OAI-PMH

Overview

The Open Archives Initiative Protocol for Metadata Harvesting (OAI-PMH) is an XML-based web-service protocol that allows clients to fetch metadata about the contents of digital repositories.

For a complete description of the protocol please see the official pages and the specification document.

Usage

EHRI's OAI-PMH endpoint is located at https://portal.ehri-project-stage.eu/api/oaipmh.

Verbs

The protocol consists of six "verbs":

Identify
show information about the current repository (the default verb)
ListSets
list supported record sets (record groupings that can be independently harvested)
ListIdentifiers
list unique identifiers for records within this repository
ListRecords
Return a set of records and an optional resumption token to fetch subsequent sets if greater than a given maximum allowable page size (see paging)
ListMetadataFormats
list the metadata formats supported by this repository
GetRecord
fetch metadata for a specific record given its unique identifier

Some of these verbs require additional parameters. For example, the ListIdentifiers, GetRecord and ListRecords verbs all require a metadataPrefix parameter.
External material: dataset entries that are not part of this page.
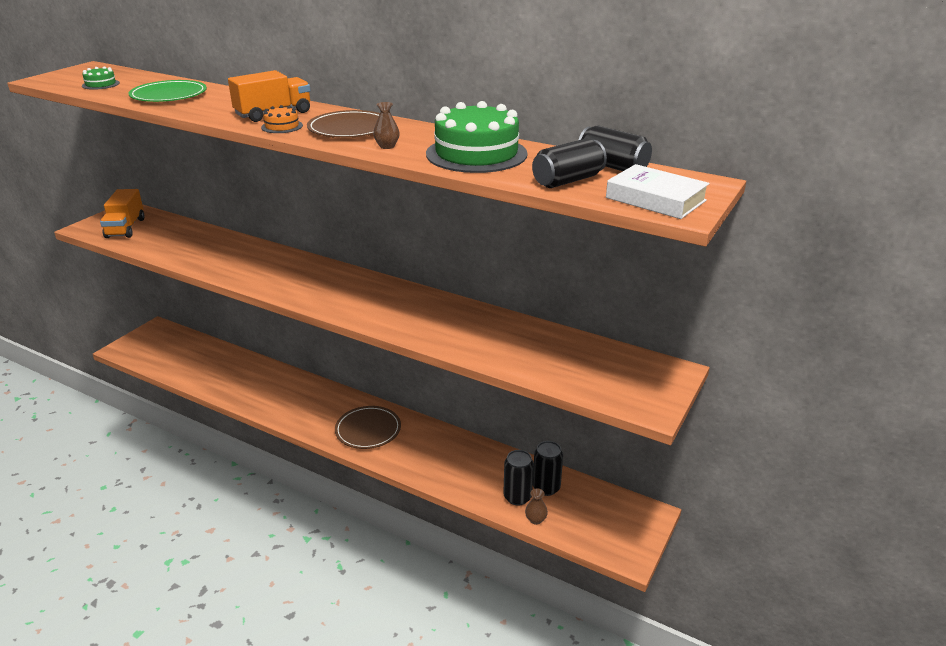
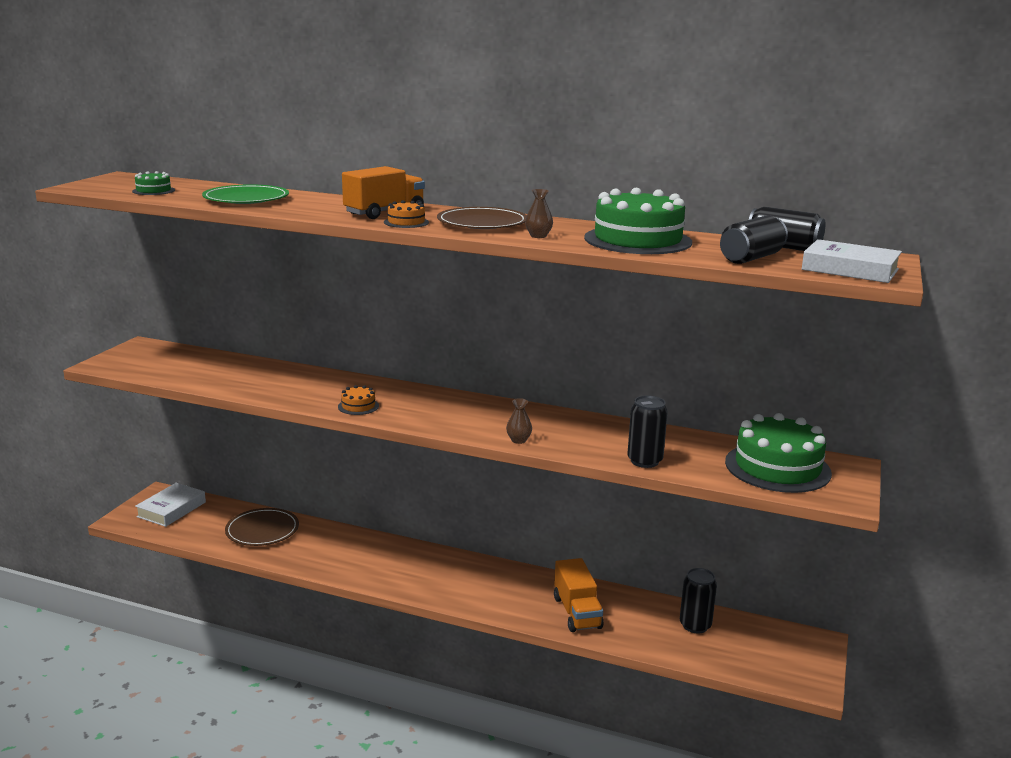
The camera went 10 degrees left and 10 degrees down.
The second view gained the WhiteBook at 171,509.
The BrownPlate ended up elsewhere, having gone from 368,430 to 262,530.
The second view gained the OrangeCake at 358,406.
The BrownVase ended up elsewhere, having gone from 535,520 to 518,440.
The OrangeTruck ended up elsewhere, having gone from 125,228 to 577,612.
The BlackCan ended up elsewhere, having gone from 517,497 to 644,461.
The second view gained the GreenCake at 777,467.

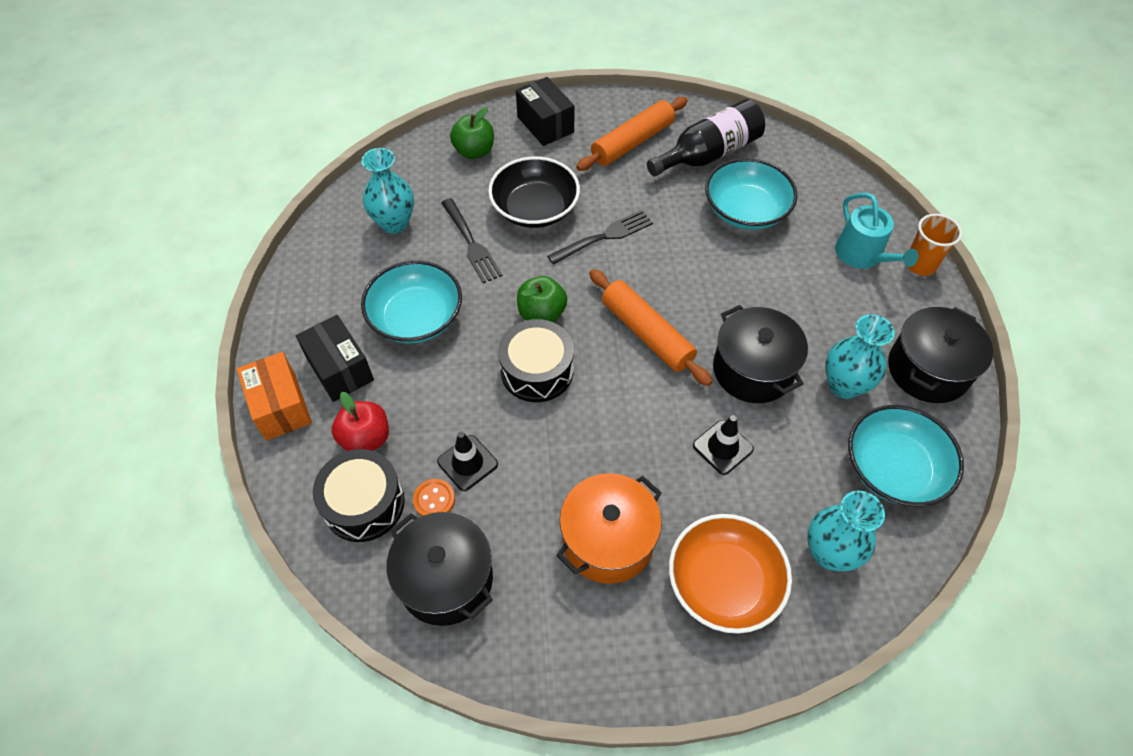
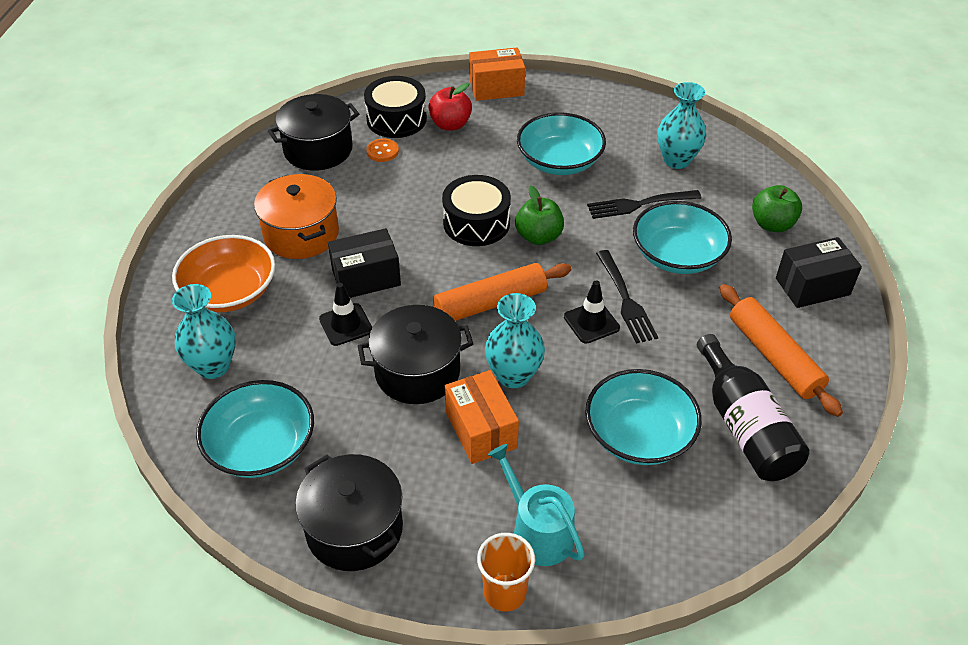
The camera went 105 degrees right and 10 degrees down.
The BlackBox ended up elsewhere, having gone from 340,369 to 366,278.
The second view gained the OrangeBox at 481,430.
The TurquoiseVase ended up elsewhere, having gone from 844,385 to 513,375.
The TurquoiseWateringCan at 862,255 ended up facing another way, 60 degrees clockwise from before.
The BlackTrafficCone ended up elsewhere, having gone from 467,463 to 591,322.
What was the BlackBowl at 535,209 turned into the TurquoiseBowl at 677,255.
Pagination & Resumption Tokens

The various list-based verbs return only partial data sets if the total size of the set exceeds a fixed value. If this is the case the response will include a resumptionToken value which can be supplied as the value to the resumptionToken parameter to retrieve the next set of data. Note: the resumption token value implicitly includes in its state the value of all parameters other than the verb, so these must not be supplied in addition to the token itself.

Metadata Formats

EHRI's OAI-PMH endpoint supports both Dublin Core (DC) and Encoded Archival Description (EAD) 2002 format archival descriptions. While the DC descriptions only return the top-level of the archival hierarchy (e.g. the description of the fonds), EAD descriptions include levels below the fonds, if present. This means that in addition to the typically more extensive and specific information found in EAD relative to DC, a description of a fonds — whilst technically a single document — can in practice contain a very large amount of information and this should be borne in mind when using, for example, harvesting tools which may not expect large XML payloads.

Record Sets

Sets allow you to selectively harvest a portion of a repository's records. Since EHRI is an metadata aggregator, we support two types of set: country and repository. Country set identifiers consist of lower-case ISO 3166 alpha-2 (2-letter) codes. Repository set identifiers are compound, consisting of the country code, a colon, and the repository's EHRI ID (which also contains the country code), for example at:at-001890.

Example


Run it as a curl command:

curl https://portal.ehri-project-stage.eu/api/oaipmh?verb=Identify

Additional Parameters

In addition to the standard parameters, the ListIdentifiers and ListRecords verbs support from and until parameters to specify UTC dates for selective harvesting in either YYYY-MM-DD or YYYY-MM-DDThh:mm:ssZ formats.